(Beginning of INPUT DATA)

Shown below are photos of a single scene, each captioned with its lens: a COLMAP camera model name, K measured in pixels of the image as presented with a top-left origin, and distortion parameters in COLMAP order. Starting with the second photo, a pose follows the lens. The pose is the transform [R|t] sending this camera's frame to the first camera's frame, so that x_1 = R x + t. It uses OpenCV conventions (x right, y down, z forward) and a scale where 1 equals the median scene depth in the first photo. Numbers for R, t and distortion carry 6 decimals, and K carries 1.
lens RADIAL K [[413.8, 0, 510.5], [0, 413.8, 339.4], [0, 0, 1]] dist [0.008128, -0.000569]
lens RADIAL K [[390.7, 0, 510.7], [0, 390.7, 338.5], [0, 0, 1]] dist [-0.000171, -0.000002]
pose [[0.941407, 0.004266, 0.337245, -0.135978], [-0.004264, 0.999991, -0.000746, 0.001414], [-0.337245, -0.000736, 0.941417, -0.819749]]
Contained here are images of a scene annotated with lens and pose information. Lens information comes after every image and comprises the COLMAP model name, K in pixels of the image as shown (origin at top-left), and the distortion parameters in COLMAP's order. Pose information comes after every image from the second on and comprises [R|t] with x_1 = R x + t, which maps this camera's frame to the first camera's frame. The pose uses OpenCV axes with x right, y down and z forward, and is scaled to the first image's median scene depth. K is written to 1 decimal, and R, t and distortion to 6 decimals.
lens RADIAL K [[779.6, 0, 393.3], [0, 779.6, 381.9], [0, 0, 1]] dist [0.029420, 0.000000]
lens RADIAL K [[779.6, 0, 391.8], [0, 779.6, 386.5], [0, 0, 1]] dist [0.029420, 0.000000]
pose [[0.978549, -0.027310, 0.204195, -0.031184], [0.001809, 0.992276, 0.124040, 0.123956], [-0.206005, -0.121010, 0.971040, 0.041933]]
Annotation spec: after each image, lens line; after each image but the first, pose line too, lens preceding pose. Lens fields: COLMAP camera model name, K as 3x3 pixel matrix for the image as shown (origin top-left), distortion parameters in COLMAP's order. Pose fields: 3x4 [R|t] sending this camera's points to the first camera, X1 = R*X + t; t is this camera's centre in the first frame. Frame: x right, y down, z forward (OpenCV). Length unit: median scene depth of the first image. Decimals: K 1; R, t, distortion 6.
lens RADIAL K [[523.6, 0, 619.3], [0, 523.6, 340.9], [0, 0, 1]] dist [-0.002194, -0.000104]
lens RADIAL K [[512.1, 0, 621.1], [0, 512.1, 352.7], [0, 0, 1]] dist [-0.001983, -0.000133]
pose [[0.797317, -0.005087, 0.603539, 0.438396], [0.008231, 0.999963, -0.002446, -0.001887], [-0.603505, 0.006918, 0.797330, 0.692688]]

(End of INPUT DATA)
(Beginning of INPUT DATA)

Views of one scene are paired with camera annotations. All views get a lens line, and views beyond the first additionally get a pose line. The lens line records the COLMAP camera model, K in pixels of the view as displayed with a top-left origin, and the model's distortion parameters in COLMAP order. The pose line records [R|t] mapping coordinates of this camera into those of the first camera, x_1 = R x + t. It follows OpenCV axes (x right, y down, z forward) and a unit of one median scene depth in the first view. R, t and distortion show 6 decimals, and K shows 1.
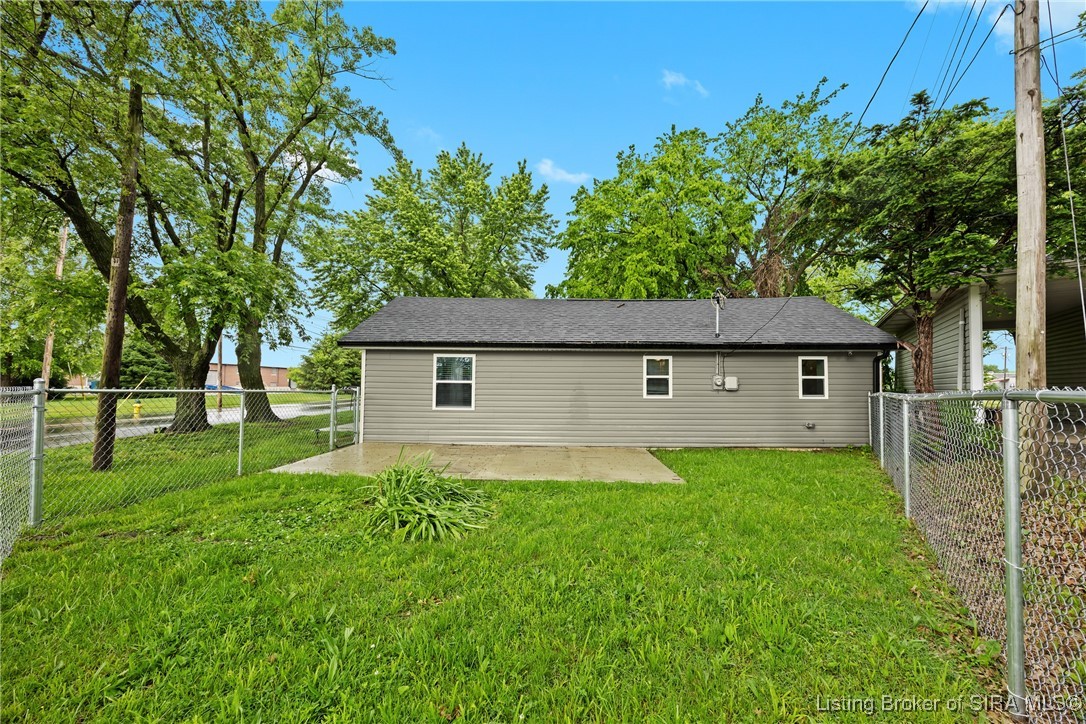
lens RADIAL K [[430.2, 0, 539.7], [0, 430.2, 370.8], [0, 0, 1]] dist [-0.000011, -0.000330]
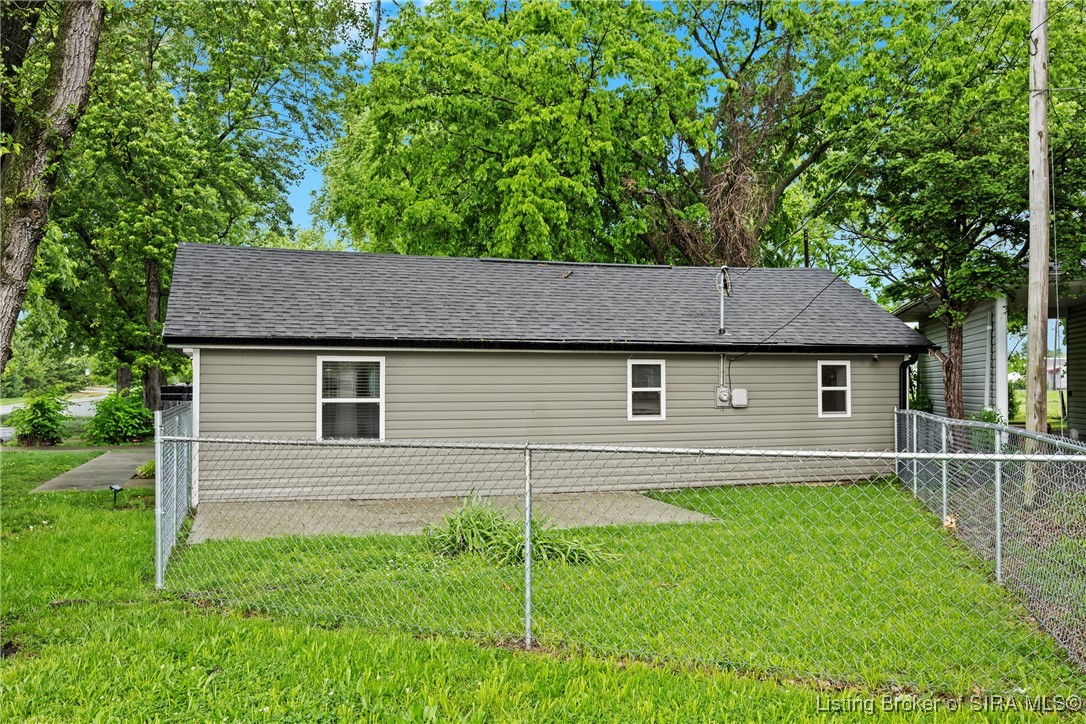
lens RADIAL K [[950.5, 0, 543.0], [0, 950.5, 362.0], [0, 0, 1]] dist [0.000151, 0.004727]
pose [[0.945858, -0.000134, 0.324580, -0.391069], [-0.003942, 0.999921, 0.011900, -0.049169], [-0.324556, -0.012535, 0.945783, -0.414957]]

(End of INPUT DATA)

## WHAT IS EXPECTED
Rewrite the data from the line containing "Views of one" through the line containing "dist [0.000151, 0.004727]", replacing "paired" with "matched" and leaving everything else unchanged. Leave the pictures out of the answer.

## SOLVED EXERCISE
Views of one scene are matched with camera annotations. All views get a lens line, and views beyond the first additionally get a pose line. The lens line records the COLMAP camera model, K in pixels of the view as displayed with a top-left origin, and the model's distortion parameters in COLMAP order. The pose line records [R|t] mapping coordinates of this camera into those of the first camera, x_1 = R x + t. It follows OpenCV axes (x right, y down, z forward) and a unit of one median scene depth in the first view. R, t and distortion show 6 decimals, and K shows 1.
lens RADIAL K [[430.2, 0, 539.7], [0, 430.2, 370.8], [0, 0, 1]] dist [-0.000011, -0.000330]
lens RADIAL K [[950.5, 0, 543.0], [0, 950.5, 362.0], [0, 0, 1]] dist [0.000151, 0.004727]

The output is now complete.